My stomach dropped. "Walk out? Out there? Anders, I'm... I'm a mess. I'm covered in mud. I'm wearing filthy clothes. If they get a picture of me like this..."

"Let them," Anders said ruthlessly. "Let them see the mud. Let them see the reality. Because if we sneak you out the back, or hide you under a blanket like a criminal, they verify the narrative that you are something to be ashamed of."

He squeezed my shoulder.

"You are T.L. Rose. And we are not extracting you. We are escorting you."

"I can't," I choked out, the phantom sensation of the stage lights burning my retinas. "I can't do the walk. The noise... the flashes..."

"You won't be walking alone," Daniel said effectively into the top of my head. "You're in the middle of the formation."

Anders grinned viciously. "Standard VIP protective maneuver. Tight diamond. No gaps."

He looked at the front door.

"Simon is holding the perimeter of the car. I take point. Daniel takes rear guard. You are the payload. We put you in the SUV, and we drive through them."

I looked down at my muddy leggings. I looked at my trembling hands.

The audio from the van was still playing. My eighteen-year-old self was still begging for help.

Iron doesn't break, I thought, the line from my own book surfacing like a lifeline. It hardens.

I took a deep breath. It smelled of spiced chai and bourbon. It smelled like a pack that had come back for me.

"Okay," I whispered. "Get me out of here."

Anders nodded. A shift occurred in his posture. He dropped the frantic, worried lover and became the businessman. His spine straightened. His jaw set. He radiated a field of 'Fuck Around and Find Out' that was palpable.

"Daniel, drop the cargo," Anders ordered.

Daniel set me down gently on my feet, though he kept a hand on the small of my back, steadying me.

"Stay close," Daniel murmured. "If you stumble, I’ll catch you. If you stop, I push you. Just keep your eyes on Anders' back."

"Ready?" Anders asked, his hand on the door handle.

"No," I admitted.

"Good. Let's go."

Anders threw the door open.

The noise hit us like a physical wall.

The sound of the recording was deafening without the glass to dampen it. The thump-thump-thump of the bass rattled my teeth. The wind whipped rain into the entryway, cold and biting.

There were a dozen of them now. Men with cameras swarming the driveway, stepping over the line Simon had drawn.

Every head snapped toward the open door.

"She's there!" someone shouted.

"Kane! Look over here!"

A strobe-light effect ignited. Flash. Flash. Flash. Blinding white bursts that seared my vision, turning the grey afternoon into a violently high-contrast nightmare.

I froze. My feet glued themselves to the floorboards. The smell of stale popcorn ghosted into my nose.

"Eyes on me," Anders roared.

He stepped in front of me. He didn't duck. He didn't shield his face. He straightened his shirt with a casual, arrogant disdain, blocking the center angle completely. He was a wall of golden-haired rage.

"Move," Anders commanded.

He stepped out into the rain.

I moved. I had no choice. Daniel’s large hand was flat between my shoulder blades, propelling me forward.

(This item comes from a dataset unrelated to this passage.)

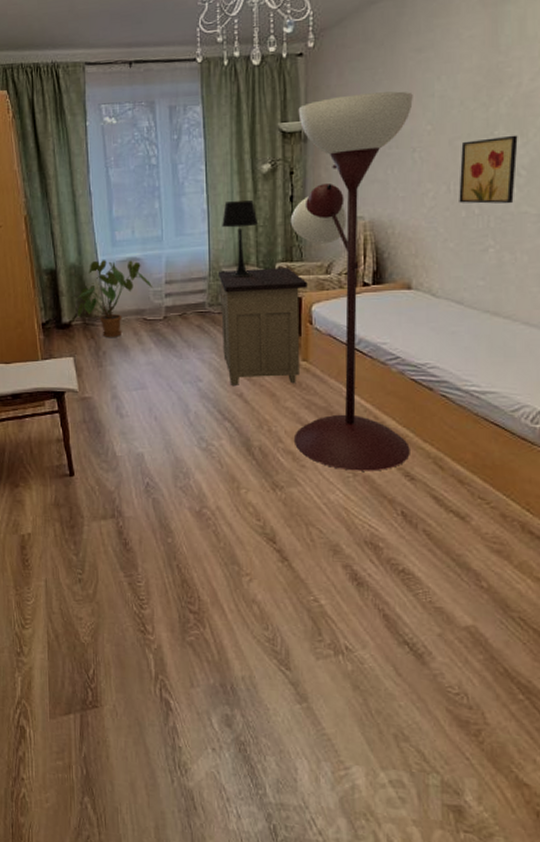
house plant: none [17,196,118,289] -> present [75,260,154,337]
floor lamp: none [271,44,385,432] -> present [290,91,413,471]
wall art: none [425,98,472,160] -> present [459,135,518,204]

We stepped onto the wet stone of the porch.

"Get the shot! Get the face!"

A photographer lunged from the side, trying to bypass Anders’ shoulder to get a clear angle on me.

"Back off!" a voice snarled from the left.

Simon.

He appeared out of the rain like a wraith.

He had abandoned the livestream. He slammed into the photographer, using his shoulder to check the man backward.

He didn't apologize. He stood his ground, his dark hair plastered to his skull, his hands, those precious, ink-stained hands, curled into fists.